Holmes à Court’s contention is that the Moderate faction within the Liberal Party might “try to soothe their frustrated electorate, but even if these ‘moderates’ are speaking up in their party room, they haven’t won a fight in living memory”. Here, more than anywhere, we discover that “the sensible centre”, for a partisan like Holmes à Court, is little more than the elemental policies of the Australian Greens. The Greens, of course, have every right to exist and participate in our democratic process, but to insist that they are a middle-of-the-road organisation and that their monomaniacal mantra is the only responsible option for every other party on the political spectrum must be rejected as abhorrent or worse – despotic.

It is much the same for the claims of the Liberal Moderates or Modern Liberals to hold the “sensible centre”. Moreover, Holmes à Court’s assertion that the Moderates “haven’t won a fight in living memory” is risible. In South Australia, as is the case in a number of other states, it is the Moderates who dominate the party on every front, a hardly controversial claim. Caleb Bond, admittedly a conservative, is just one commentator who has noted the obvious: “The South Australian Liberal Party is almost entirely run by moderates. Bit by bit, they have taken control of the party … there are almost no conservatives left in the parliamentary Liberal Party in South Australia.”

The conundrum for the Christian and/or conservative, as articulated by Tom Kenyon, is this: who to support when the ALP does not even try to attain your vote while the Liberal Party assumes you have no alternative but to vote for SA Premier Steven Marshall’s team of self-styled Moderates? We are also again with the linguistic sleight of hand of those who claim to represent “the sensible centre”. After all, an antonym for sensible is moderate. If you oppose the purported sensible centre does that automatically brand you as irrational and fanatical? And if you are an opponent of the policies of the Moderates does that make you extreme?
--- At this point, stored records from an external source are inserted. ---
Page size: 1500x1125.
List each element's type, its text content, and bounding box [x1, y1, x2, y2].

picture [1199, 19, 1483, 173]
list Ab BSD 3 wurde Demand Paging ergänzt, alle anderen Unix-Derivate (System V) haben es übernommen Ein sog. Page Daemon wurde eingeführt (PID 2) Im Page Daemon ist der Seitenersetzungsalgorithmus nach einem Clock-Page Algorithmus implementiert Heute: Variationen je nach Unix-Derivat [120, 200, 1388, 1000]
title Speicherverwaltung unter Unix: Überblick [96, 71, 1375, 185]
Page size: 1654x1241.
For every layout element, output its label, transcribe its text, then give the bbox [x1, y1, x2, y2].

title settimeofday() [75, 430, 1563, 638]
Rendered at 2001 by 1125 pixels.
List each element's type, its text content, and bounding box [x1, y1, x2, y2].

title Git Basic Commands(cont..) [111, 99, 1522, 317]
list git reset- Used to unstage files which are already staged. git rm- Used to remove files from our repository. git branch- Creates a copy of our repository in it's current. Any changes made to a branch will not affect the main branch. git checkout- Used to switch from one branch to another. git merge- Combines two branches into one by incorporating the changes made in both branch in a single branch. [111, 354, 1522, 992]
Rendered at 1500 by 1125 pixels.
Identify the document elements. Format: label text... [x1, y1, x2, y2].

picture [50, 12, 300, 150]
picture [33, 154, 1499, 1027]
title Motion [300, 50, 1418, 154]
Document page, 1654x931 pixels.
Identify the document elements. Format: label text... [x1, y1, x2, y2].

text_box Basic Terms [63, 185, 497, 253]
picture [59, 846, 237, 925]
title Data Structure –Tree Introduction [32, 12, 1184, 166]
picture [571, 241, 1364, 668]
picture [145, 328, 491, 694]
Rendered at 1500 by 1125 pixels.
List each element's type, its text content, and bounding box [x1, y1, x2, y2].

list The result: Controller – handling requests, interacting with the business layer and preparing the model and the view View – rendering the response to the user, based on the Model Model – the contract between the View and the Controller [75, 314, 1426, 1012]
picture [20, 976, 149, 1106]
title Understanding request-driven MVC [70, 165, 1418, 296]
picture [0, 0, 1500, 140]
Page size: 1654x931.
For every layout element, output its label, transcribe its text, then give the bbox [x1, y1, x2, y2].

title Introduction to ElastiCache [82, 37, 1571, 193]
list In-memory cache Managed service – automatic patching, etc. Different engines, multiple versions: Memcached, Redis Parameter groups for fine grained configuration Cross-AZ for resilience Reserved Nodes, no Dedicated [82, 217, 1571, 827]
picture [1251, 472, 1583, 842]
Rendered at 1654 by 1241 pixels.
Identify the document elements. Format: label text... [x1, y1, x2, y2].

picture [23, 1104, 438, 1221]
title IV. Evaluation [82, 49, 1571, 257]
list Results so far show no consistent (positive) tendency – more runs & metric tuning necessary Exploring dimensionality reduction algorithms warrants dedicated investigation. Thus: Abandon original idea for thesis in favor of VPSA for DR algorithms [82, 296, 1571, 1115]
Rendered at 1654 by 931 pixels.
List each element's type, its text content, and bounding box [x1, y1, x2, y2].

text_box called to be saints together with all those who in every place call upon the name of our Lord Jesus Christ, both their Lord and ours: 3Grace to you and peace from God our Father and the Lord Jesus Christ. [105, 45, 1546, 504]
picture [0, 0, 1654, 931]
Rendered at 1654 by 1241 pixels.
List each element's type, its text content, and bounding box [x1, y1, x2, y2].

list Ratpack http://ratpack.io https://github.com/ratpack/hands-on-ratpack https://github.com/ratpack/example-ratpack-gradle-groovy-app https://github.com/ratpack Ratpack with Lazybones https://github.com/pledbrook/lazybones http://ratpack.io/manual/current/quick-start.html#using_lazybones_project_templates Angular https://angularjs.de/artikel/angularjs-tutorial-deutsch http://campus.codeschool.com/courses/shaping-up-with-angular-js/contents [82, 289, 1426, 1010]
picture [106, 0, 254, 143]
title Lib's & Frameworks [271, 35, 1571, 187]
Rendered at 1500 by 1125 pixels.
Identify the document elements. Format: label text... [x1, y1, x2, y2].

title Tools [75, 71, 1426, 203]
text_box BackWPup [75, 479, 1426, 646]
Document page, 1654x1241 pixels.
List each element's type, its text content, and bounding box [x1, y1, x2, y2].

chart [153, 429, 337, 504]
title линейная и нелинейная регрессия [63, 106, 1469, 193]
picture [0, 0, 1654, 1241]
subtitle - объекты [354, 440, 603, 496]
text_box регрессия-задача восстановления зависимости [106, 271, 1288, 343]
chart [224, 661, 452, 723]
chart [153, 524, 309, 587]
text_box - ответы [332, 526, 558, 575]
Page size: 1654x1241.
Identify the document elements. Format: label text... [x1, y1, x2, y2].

In truth, it is the Liberal Moderates who have pushed through radical new laws on abortion and euthanasia, radical in the sense of constituting a dramatic departure from traditional Western civilisational norms associated with the sanctity of human life. Five thousand marched in vain through Adelaide in February this year to peacefully protest the Termination of Pregnancy Bill. Though a majority of South Australians opposed the “Abortion-to-Birth” bill, none other than Liberal Attorney-General Vicki Chapman spoke blithely about late-term abortion “giving women choice” after it passed through the Legislative Assembly before preceding to the Legislative Council. The radicalism of the Moderates has also seen the state budget blow out from $11 billion to $33 billion, half of that increase occurring before COVID-19 struck. On the subject of the coronavirus, the Liberal government has still to rescind an emergency law after eighteen months even though it was intended for brief 24-hour or 48-hour periods associated with natural calamities such as bushfires.

The immoderation of the Moderates has its genesis – if from a different political perspective – in the same kind of hubris exhibited by Simon Holmes à Court. We should not be taken in by Liberal Moderates or Kevin Rudd or Holmes à Court that their worldview, whatever its merits or otherwise, corresponds with a fiction known as “the sensible centre”. The Family First Party gives every indication of being an authentic centre-right party with genuine conservative sensibilities. I can stand by that.